Das Damen Konzert Doppel: Maggie Rogers und Jennie Abrahamson

Maggie Rogers, 06.03.2017, Frannz Club Berlin

FastForward-Maggie Rogers-BerlinMaggie Rogers ist gerade mal 22 Jahre alt, aber so ein unbeschriebenes Blatt wie derjenige vielleicht denkt, der ihre Hits „Alaska“ und „Dog Years“ im Moment im Radio rauf und runter hört, ist sie gar nicht. 2014 hat sie bereits über Bandcamp ihr erstes Album „Blood Ballet“ veröffentlicht, aber der Durchbruch deutete sich erst letztes Jahr an, nachdem Maggie dem Folk den Rücken gekehrt hatte und ihrer Leidenschaft für tanzbaren Pop Ausdruck verlieh. Für den Song „Alaska“ gab es direkt jede Menge Airplay und den Ritterschlag von Kollege Pharrell Williams. Jetzt also weniger Banjo, dafür mehr Keyboards und Drum Machine. Bei ihrem Konzert im ausverkauften Frannz Club in Berlin erklärt sie auch, dass sie noch nicht genug neues Material für ein komplettes Set hat. Alte Songs streut sie dafür trotzdem nur sparsam ein und konzentriert sich hauptsächlich auf ihre neue EP „Now That The Light Is Fading“. Maggies Popsongs sind extrem eingängig.

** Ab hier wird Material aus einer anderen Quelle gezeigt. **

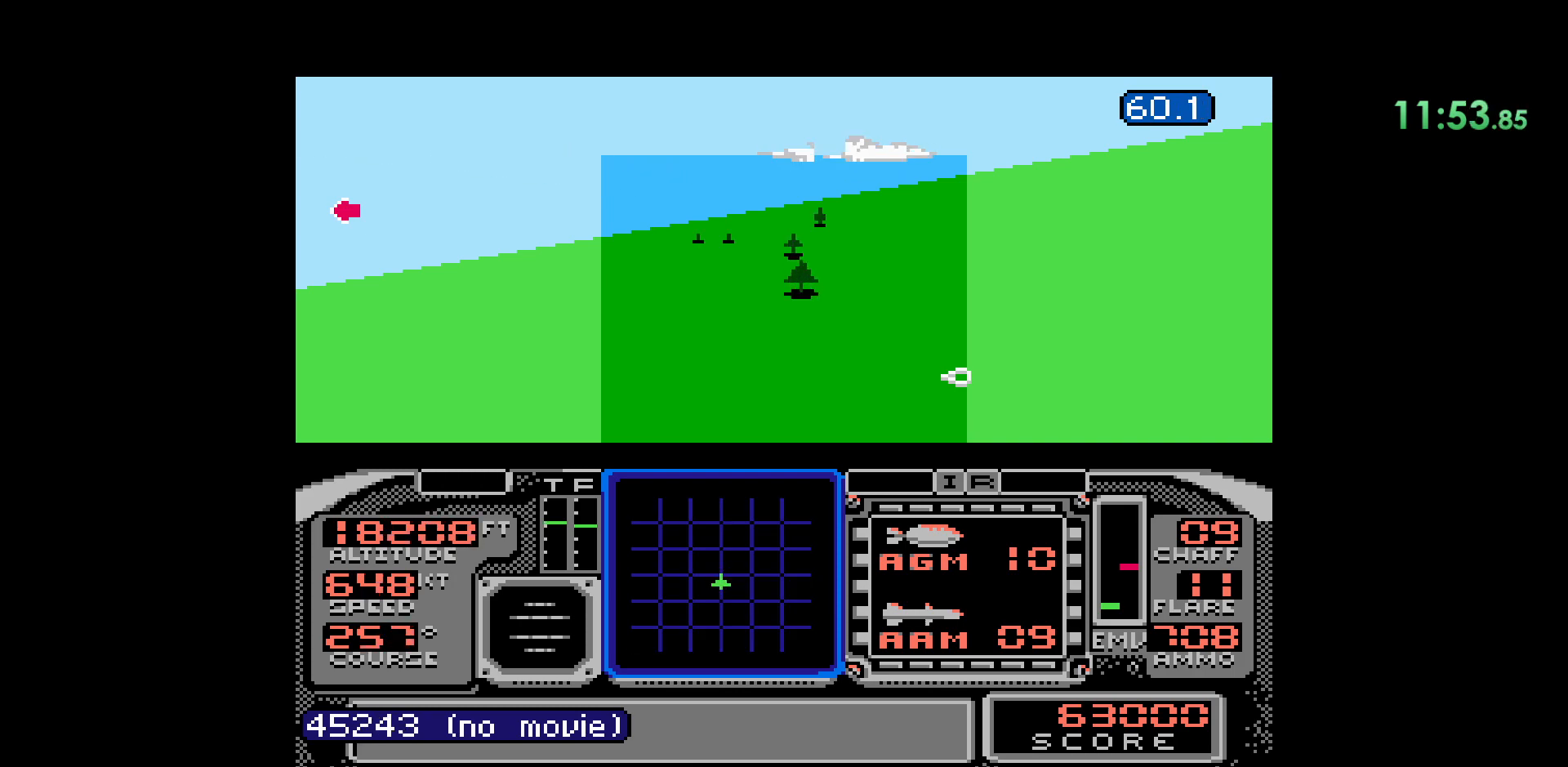
{"dt_ms": 500, "buttons": [], "events": []}
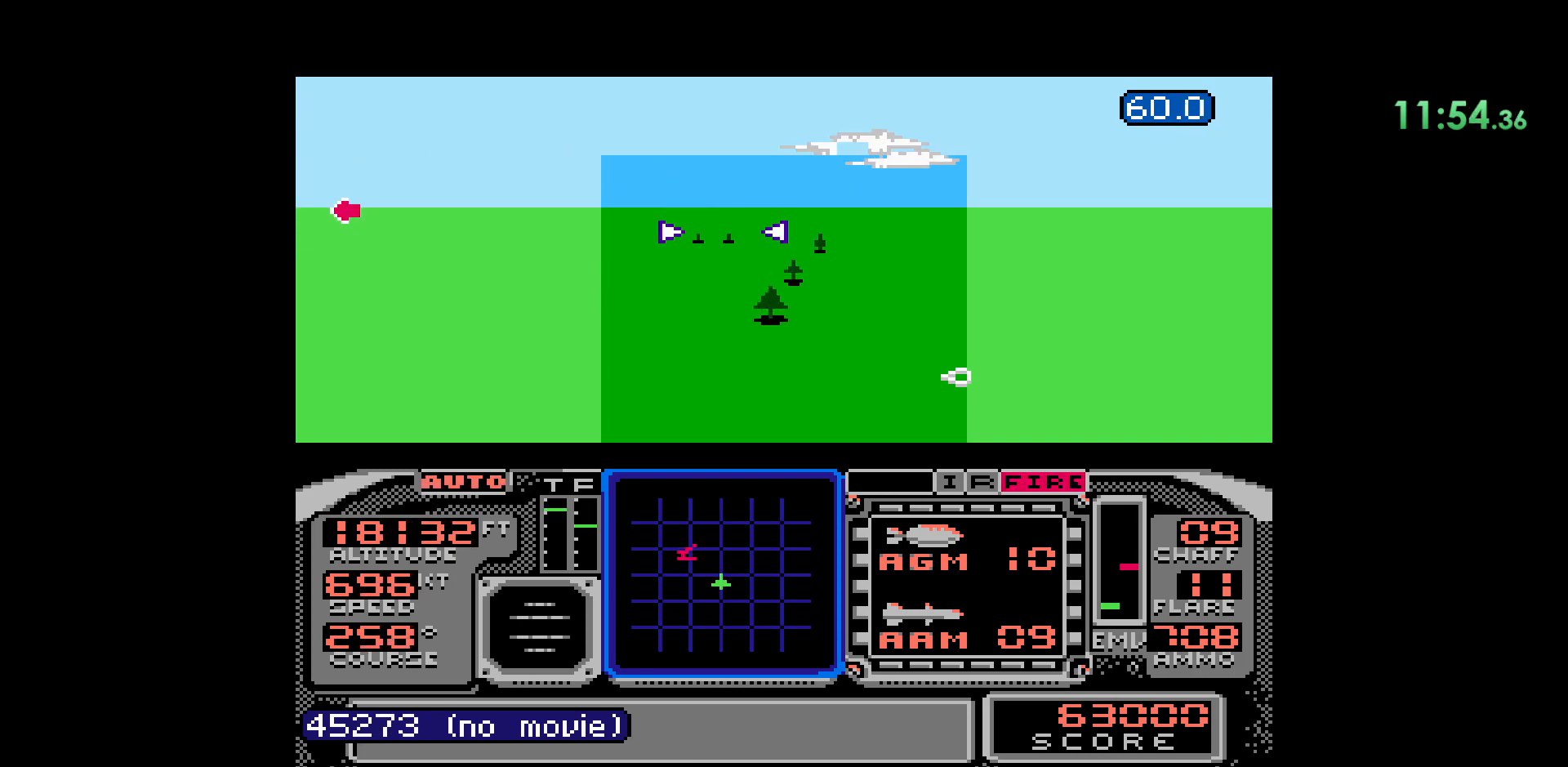
{"dt_ms": 1000, "buttons": []}
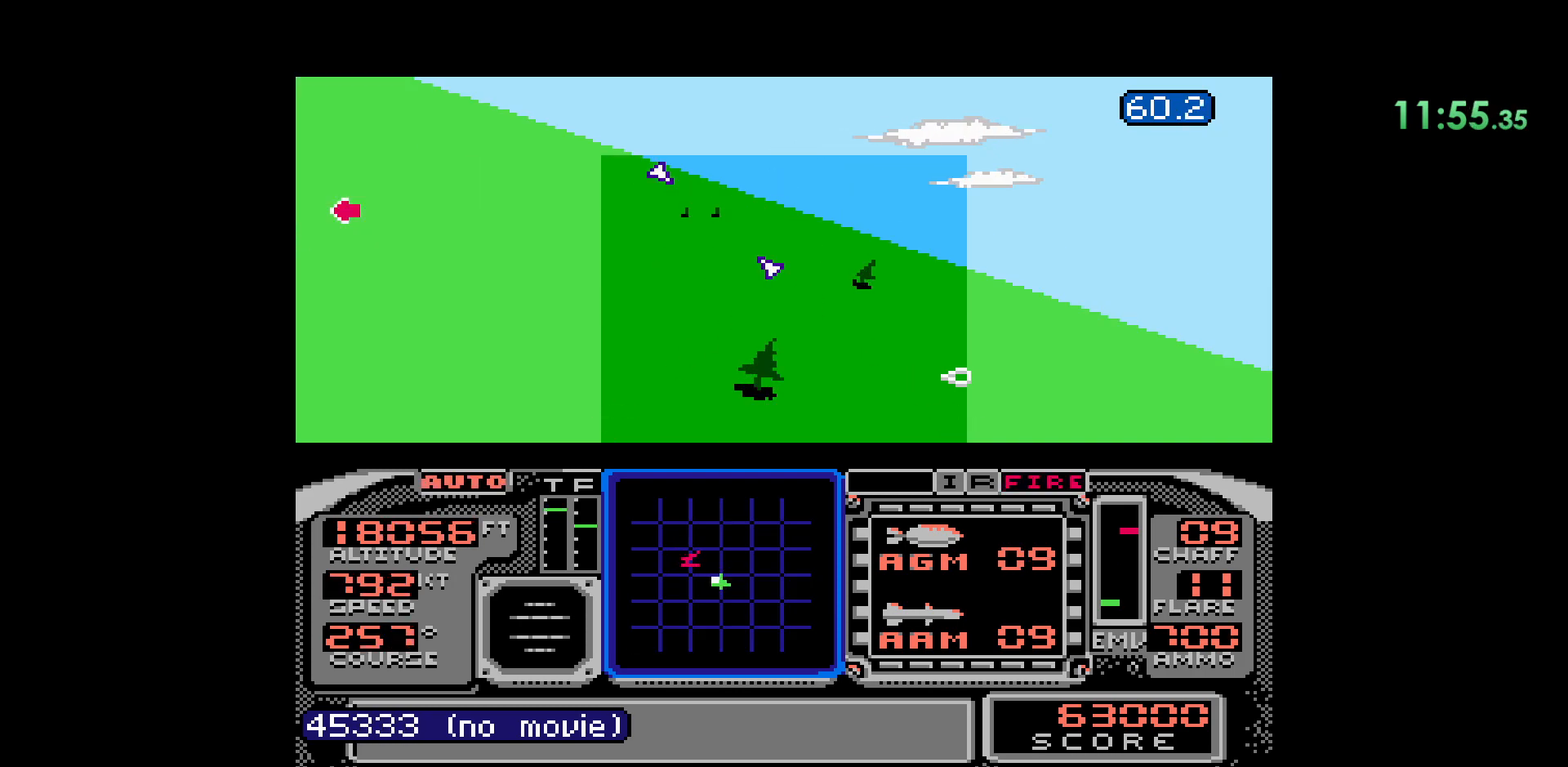
{"dt_ms": 500, "buttons": [], "events": [[183, "DPAD_DOWN", "down"], [367, "DPAD_DOWN", "up"]]}
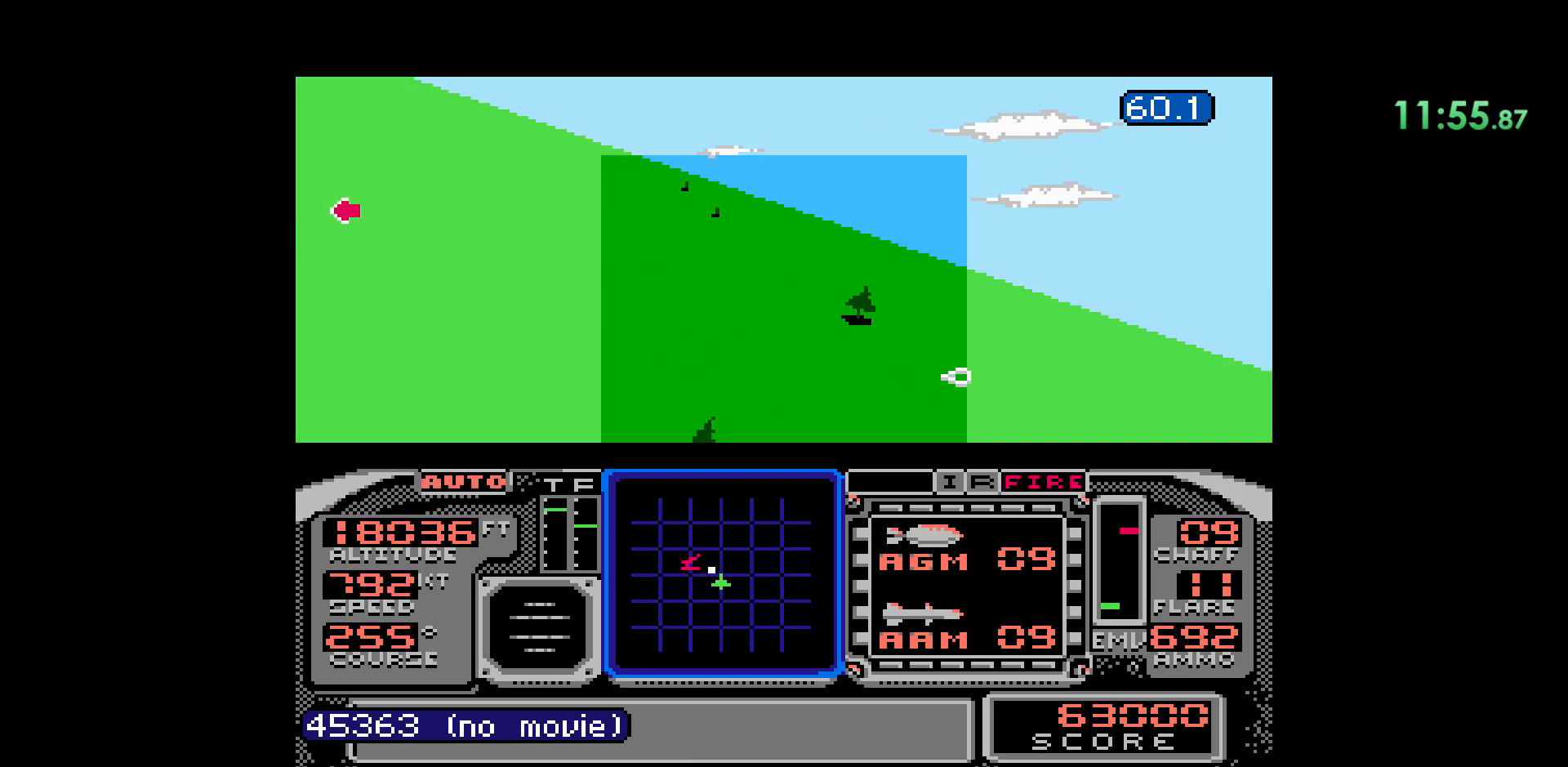
{"dt_ms": 500, "buttons": ["DPAD_DOWN"], "events": [[100, "DPAD_DOWN", "down"], [300, "DPAD_DOWN", "up"], [483, "DPAD_DOWN", "down"]]}
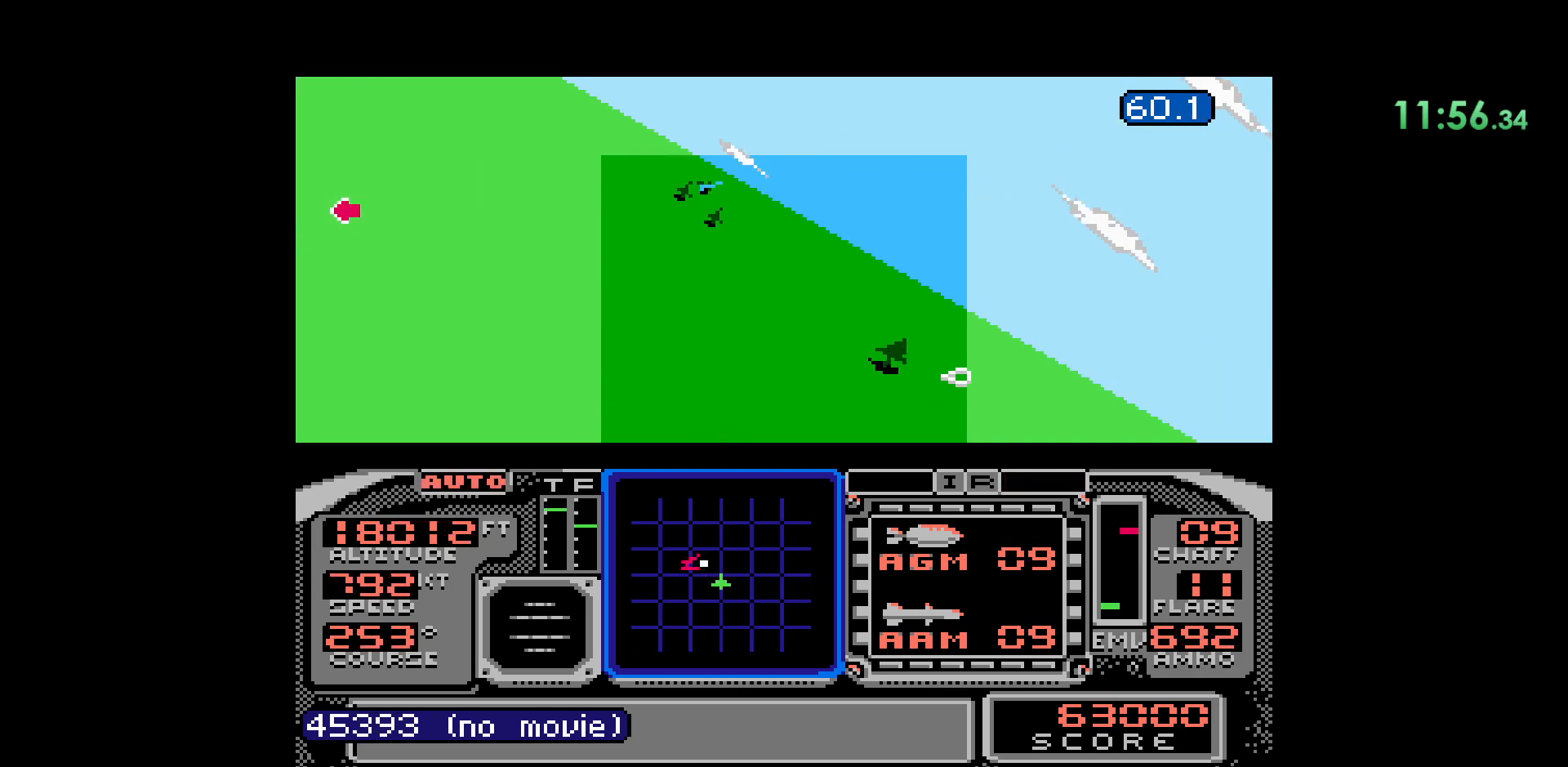
{"dt_ms": 500, "buttons": ["DPAD_DOWN"], "events": []}
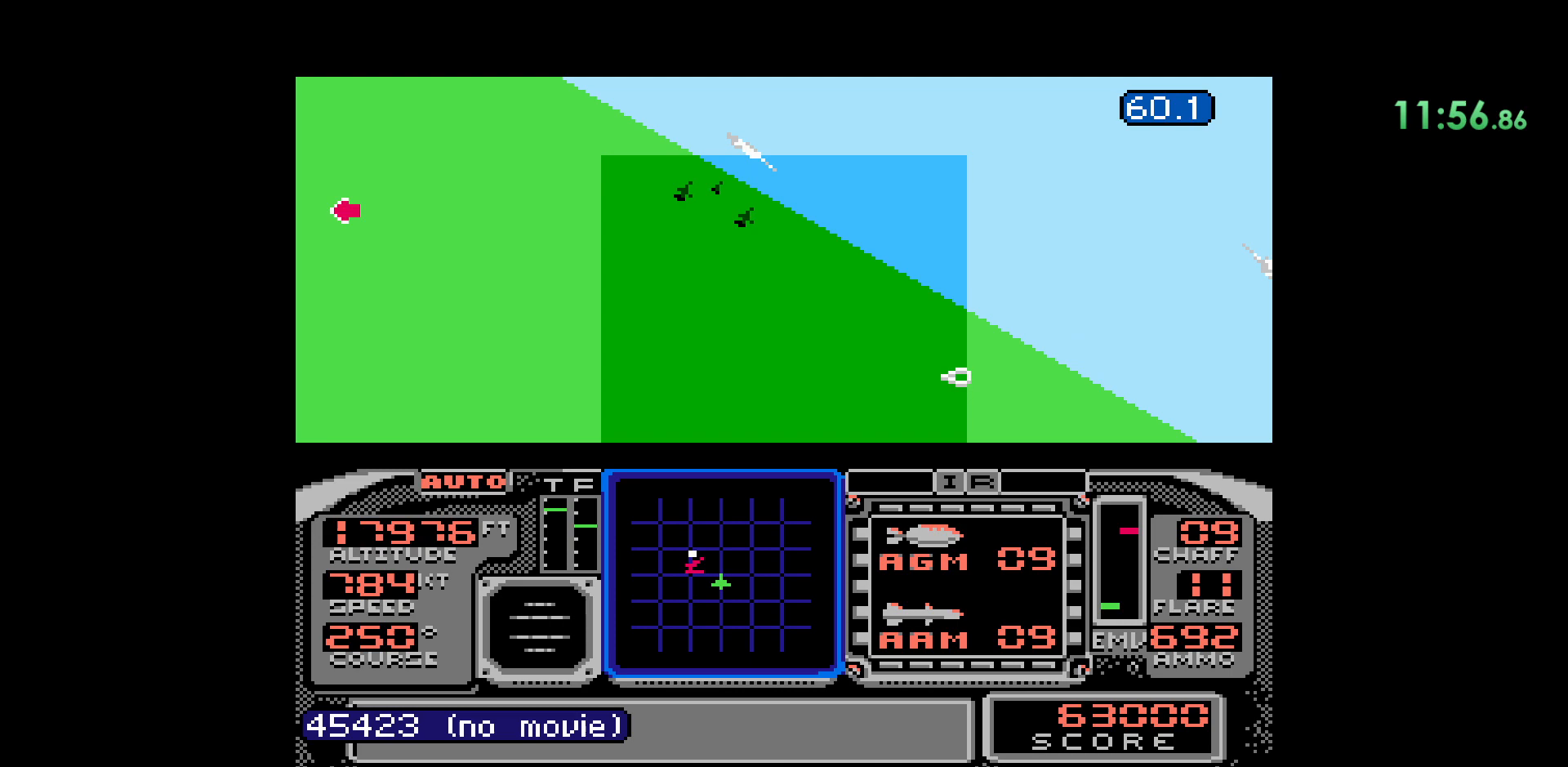
{"dt_ms": 500, "buttons": ["B"], "events": [[17, "DPAD_DOWN", "up"], [300, "B", "down"]]}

Trotzdem wundert man sich fast, in was für eine euphorische Party man hier geraten ist. Das Geheimnis lüftet sie dann auch selbst, sie hat in Berlin nämlich einen großen Freundeskreis. Und auch in Berlin ist es passiert, dass sie ihre Leidenschaft für Pop und elektronische Musik entdeckt hat. Alles zusammen ergibt das eine gute Kombination. Maggie liefert eine energetische, sympathische Performance und das Publikum trägt sie dafür auf Händen. Als sie zum Ende hin ins Publikum springt und „Alaska“ im Kreis ihrer Freunde singt, gibt es kein Halten mehr.
Das Schöne und Besondere an Maggie Rogers ist, dass die Grenzen vom unabhängigen Hippie Mädchen zum Dance Pop Sternchen bei ihr fließend verwischen. Mit ihren langen blonden Haaren und ihren bestickten Schlaghosen wirkt sie sympathisch aus der Zeit gefallen und trotzdem authentisch, während sie ihre mitreißenden Popsongs performt. Das knapp eine Stunde dauernde Konzert im Frannz Club war auf jeden Fall ein gelungener Einstand für die „neue“ Maggie Rogers, von der wir bestimmt noch viel hören werden.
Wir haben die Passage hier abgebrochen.